We have clear intuitions about the “goodness” of various explanations. As the psychologist Frank Keil and his colleagues have shown, these intuitions may not be very reliable when they concern our own ability to provide explanations…We are, however, better at evaluating the explanations given by others. Even children are typically quite adept at recognizing the expertise of others in specific domains of explanation, and at taking advantage of it.
Mercier and Sperber see a variety of lower-level modules in our thinking and responses, a model of the brain and mind I have long found persuasive.
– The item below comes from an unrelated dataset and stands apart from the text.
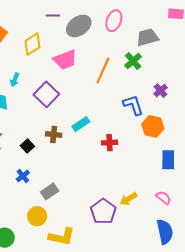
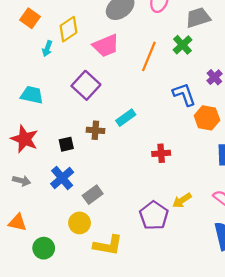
cyan arrow: (15, 80) -> (47, 49), moved
red cross: (110, 143) -> (161, 153), moved
black square: (27, 146) -> (66, 144), turned 32
blue cross: (23, 176) -> (62, 178), size x1.5

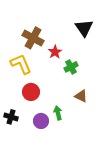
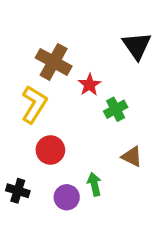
yellow L-shape: (21, 64) -> (34, 104), turned 55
But because we don’t have any privileged access to the internals of those modules, we can be spoofed without realizing it. How does this particular module respond to the reasoning-like explanations of an LLM?
I feel that I have a sense of when someone has done the work and seems to understand what they are explaining to me. In fact, explaining something to someone else is a good way to see if we understand it ourselves, another example of how we sometimes need to move outside ourselves and then go back in to get a better idea of what we actually know, think, and feel.
Fake images, fake videos…fake explanations?
Most of us have at some point donned some off-the-rack explanatory reasoning to hide our own cognitive nakedness. We expected someone else to find that reasoning persuasive, when it was not that reasoning that gave us the position we hold.
It’s clear that it doesn’t take LLMs to flood that explanation-validating module into uselessness. Our general online cognitive environment has already done that. But LLMs may supercharge it.
The best way to defend ourselves might be to use our feeble reasoning powers to provide that sensitive module with some input hygiene, some rule like “don’t put anything in your brain that you wouldn't put on paper”. But reasoning is feeble and easily worn out, as well as frequently misapplied. We do need to learn how to defend ourselves.
I read Mercier and Sperber last night, and worked with ChatGPT this morning. Clearly, the topic is on my mind. Still, the fact that ChatGPT explained to me the possible implications of what Mercier and Sperber had been thinking indicates that I may be right to focus on these concepts.
What revealed preferences have you found in your own life?
What other ways have you found to understand your own motivations?